- [Consignes de travail]
• 1. Recopiez sans rien changer le passage du texte à lire qui commence par les mots contenant "Stage ou pas, trois" et se termine par "comprendre aussi mouvementés.".
• 2. D'après le texte à lire, quelle part des jeunes de la génération 2004 travaille dans la fonction publique trois ans après la sortie d'études ?

- [Texte à lire]

....

Les premières années : contrat, chômage, contrat, temps partiel….

Stage ou pas, trois ans après leur sortie d'études, 14% des jeunes de la génération 2004 travaillent dans la fonction publique, dont un tiers sous contrat à durée déterminée. La fonction publique territoriale est plus ouverte que l'Etat ou l'hospitalière aux différents niveaux de formation : 47% des jeunes qui y travaillent ont un diplôme inférieur ou égal au bac (t.2, p.25). Mais le trait le plus caractéristique est le passage très fréquent par la case "contrat" et son corollaire, le chômage, avec la possibilité ensuite de devenir titulaire. Les jeunes employés dans la fonction publique territoriale ont des parcours d'insertion "comparables à ceux observés dans le secteur privé", comprendre aussi mouvementés.

....

- [Matériel fourni]
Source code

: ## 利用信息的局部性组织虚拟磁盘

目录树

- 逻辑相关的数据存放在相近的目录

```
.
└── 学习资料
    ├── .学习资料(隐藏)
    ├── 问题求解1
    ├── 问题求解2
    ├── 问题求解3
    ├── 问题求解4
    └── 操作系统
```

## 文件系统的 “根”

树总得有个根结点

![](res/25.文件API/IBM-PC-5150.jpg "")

....

- [Exercices corrigés]
• 1.
Stage ou pas, trois ans après leur sortie d'études, 14% des jeunes de la génération 2004 travaillent dans la fonction publique, dont un tiers sous contrat à durée déterminée. La fonction publique territoriale est plus ouverte que l'Etat ou l'hospitalière aux différents niveaux de formation : 47% des jeunes qui y travaillent ont un diplôme inférieur ou égal au bac (t.2, p.25). Mais le trait le plus caractéristique est le passage très fréquent par la case "contrat" et son corollaire, le chômage, avec la possibilité ensuite de devenir titulaire. Les jeunes employés dans la fonction publique territoriale ont des parcours d'insertion "comparables à ceux observés dans le secteur privé", comprendre aussi mouvementés.

• 2. 14% des jeunes de la génération 2004 travaillent dans la fonction publique.